** SUPPLIED PASSAGE **
----
Coastal inundation is predominantly driven by storm surges and sea level rise, and exhibits exponential damage escalation as the intensity of external forcing increases. Inundation damage at the 50-year return period was estimated at approximately KRW 397 billion, escalating to KRW 752.8 billion at the 100-year return period, representing an approximately two-fold increase (Fig. 6). Primary damage assets comprise vehicles and buildings. At the 50-year return period, vehicle damage accounted for 64.74% while building damage accounted for 34.87%. By contrast, at the 100-year return period, building damage increased substantially to 53.24% while vehicle damage declined to 46.42%. In particular, the vulnerability of commercial and critical infrastructure facilities was pronounced because of high-density coastal development, necessitating resilience enhancement measures in these regions.
----
** STUDY MATERIAL **
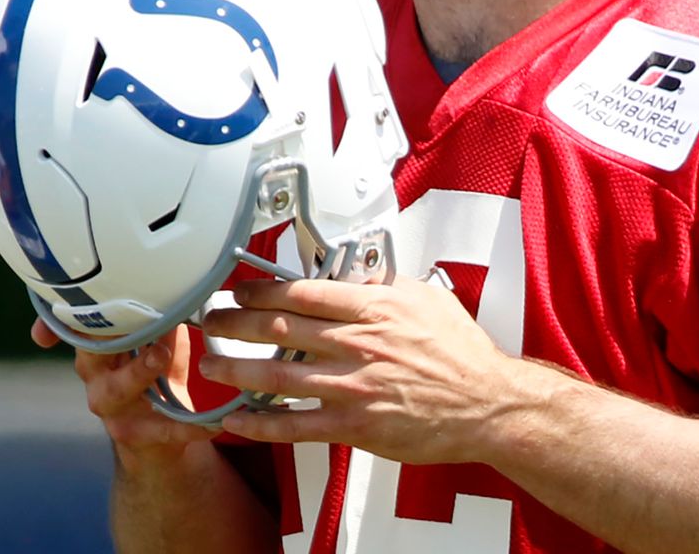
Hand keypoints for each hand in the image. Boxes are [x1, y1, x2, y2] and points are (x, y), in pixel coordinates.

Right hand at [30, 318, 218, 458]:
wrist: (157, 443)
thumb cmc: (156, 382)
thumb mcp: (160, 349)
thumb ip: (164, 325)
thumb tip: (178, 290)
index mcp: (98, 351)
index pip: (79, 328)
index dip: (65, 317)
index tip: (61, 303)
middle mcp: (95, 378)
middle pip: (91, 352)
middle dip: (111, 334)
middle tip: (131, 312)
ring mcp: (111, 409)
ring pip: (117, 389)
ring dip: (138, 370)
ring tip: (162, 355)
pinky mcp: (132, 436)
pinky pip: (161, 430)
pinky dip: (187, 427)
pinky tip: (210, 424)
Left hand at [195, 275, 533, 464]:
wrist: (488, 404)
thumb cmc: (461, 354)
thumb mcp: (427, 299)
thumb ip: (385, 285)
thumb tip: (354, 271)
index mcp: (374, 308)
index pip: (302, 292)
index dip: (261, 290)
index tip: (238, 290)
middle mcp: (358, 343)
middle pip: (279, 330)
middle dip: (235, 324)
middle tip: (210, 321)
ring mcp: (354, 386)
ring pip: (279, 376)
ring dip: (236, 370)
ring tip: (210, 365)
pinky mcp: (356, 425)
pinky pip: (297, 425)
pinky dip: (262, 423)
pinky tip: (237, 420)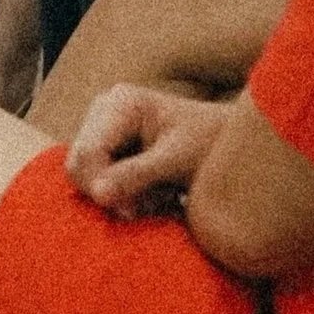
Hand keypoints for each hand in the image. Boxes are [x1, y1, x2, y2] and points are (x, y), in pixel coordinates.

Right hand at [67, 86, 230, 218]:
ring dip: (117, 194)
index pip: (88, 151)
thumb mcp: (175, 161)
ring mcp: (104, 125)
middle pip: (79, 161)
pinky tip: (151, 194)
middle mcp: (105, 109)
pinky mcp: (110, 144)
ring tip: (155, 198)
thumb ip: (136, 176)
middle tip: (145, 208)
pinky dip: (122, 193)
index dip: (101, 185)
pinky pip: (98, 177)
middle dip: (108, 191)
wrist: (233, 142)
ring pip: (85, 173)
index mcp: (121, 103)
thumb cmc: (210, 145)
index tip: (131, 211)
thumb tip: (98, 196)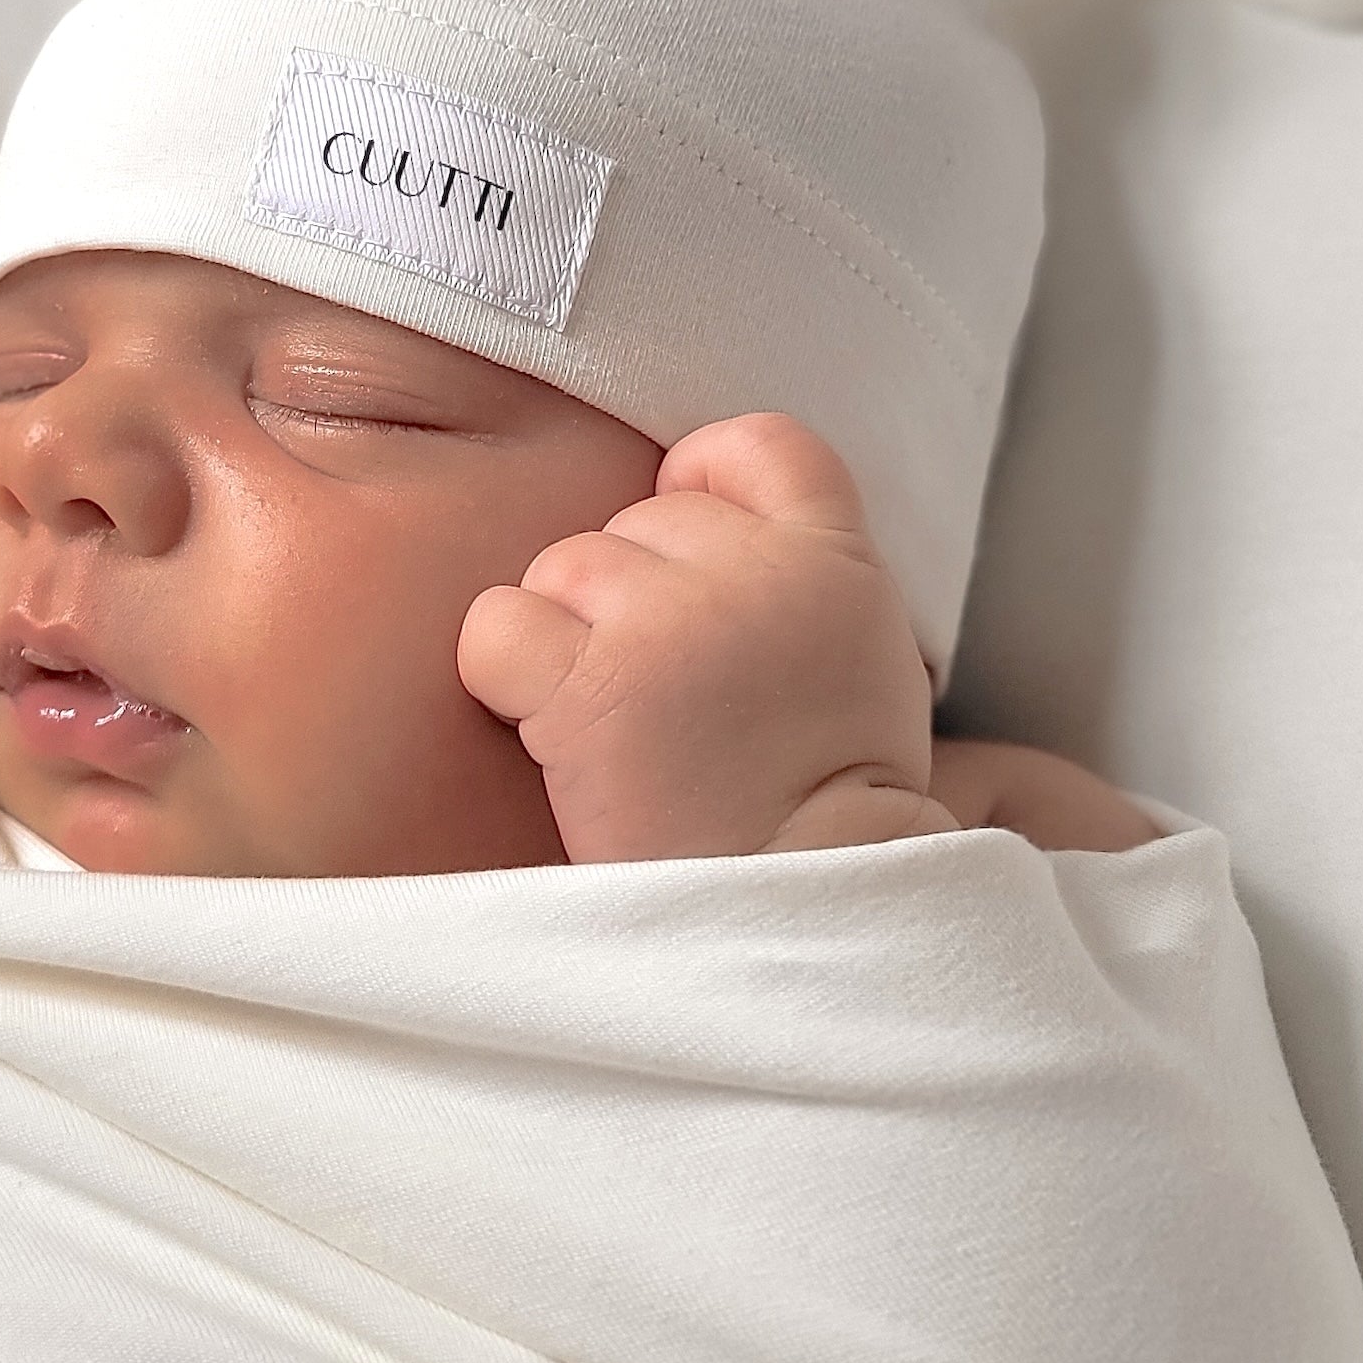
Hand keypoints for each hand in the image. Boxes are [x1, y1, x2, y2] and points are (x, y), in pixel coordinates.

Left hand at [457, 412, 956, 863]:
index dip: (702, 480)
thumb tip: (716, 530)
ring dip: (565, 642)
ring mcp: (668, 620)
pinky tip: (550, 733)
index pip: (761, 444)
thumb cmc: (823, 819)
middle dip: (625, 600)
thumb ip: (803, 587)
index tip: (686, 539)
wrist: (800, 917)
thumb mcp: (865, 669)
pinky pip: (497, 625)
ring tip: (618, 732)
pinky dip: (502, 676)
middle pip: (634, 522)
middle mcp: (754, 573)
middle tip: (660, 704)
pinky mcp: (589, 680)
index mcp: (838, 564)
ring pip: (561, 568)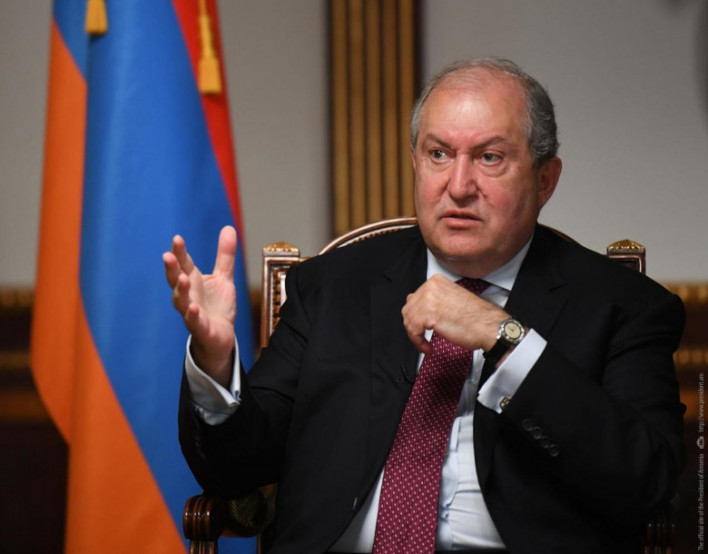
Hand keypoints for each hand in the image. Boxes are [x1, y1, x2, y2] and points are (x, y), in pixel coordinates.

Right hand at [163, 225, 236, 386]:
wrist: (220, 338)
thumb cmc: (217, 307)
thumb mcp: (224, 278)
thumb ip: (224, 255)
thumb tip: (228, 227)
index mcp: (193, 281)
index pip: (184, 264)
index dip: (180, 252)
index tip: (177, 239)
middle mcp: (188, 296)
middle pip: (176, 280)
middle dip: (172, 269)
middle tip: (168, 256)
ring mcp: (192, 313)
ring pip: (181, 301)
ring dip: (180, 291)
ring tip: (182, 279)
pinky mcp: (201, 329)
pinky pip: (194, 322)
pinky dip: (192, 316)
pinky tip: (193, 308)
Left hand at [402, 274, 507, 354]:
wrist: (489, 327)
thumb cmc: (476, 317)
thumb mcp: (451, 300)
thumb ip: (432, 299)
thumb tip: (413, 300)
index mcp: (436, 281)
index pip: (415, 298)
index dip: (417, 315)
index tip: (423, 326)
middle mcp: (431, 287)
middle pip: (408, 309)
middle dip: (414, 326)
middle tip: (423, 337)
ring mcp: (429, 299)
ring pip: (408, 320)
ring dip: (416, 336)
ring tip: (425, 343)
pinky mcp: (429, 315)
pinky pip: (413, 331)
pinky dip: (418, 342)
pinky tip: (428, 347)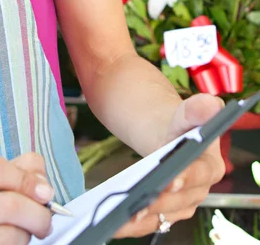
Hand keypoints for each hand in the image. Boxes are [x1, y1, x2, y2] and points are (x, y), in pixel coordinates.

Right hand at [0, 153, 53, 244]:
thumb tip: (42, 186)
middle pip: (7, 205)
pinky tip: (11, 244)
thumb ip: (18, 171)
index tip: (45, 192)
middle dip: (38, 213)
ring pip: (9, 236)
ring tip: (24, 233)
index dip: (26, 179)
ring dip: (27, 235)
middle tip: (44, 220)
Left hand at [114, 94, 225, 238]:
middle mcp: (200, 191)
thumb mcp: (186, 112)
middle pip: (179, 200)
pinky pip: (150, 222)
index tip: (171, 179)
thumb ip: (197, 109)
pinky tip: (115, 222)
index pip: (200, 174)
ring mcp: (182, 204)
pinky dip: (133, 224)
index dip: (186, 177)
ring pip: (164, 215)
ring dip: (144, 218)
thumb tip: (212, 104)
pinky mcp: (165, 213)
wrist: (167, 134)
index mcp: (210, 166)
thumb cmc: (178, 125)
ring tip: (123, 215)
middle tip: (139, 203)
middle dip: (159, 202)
----
** WHAT TO WORK ON **
Carry the coastal inundation damage passage forward from its last sentence.

** ANSWER TO THIS TASK **
4.2 Urban Flooding

Urban flooding results from intense precipitation events and exhibits spatially distributed damage patterns throughout Busan. Approximately KRW 494.1 billion in damage was estimated at the 50-year return period, increasing to approximately KRW 729.8 billion at the 100-year return period. Vehicle damage represents the predominant damage category at 52.25% and 54.12% for the 50-year and 100-year return periods, respectively, followed by building damage at 47.19% and 45.38%, respectively (see Fig. 7). In densely urbanized areas, flood damage is exacerbated by diminished drainage efficiency, with the damage concentration particularly evident in low-elevation zones and coastal peripheries. Consequently, enhancing routine urban infrastructure management and emergency response capabilities (e.g., mobile drainage pump systems) is imperative, as is expanding drainage systems suited to high-density areas and integrating them with long-term urban development planning.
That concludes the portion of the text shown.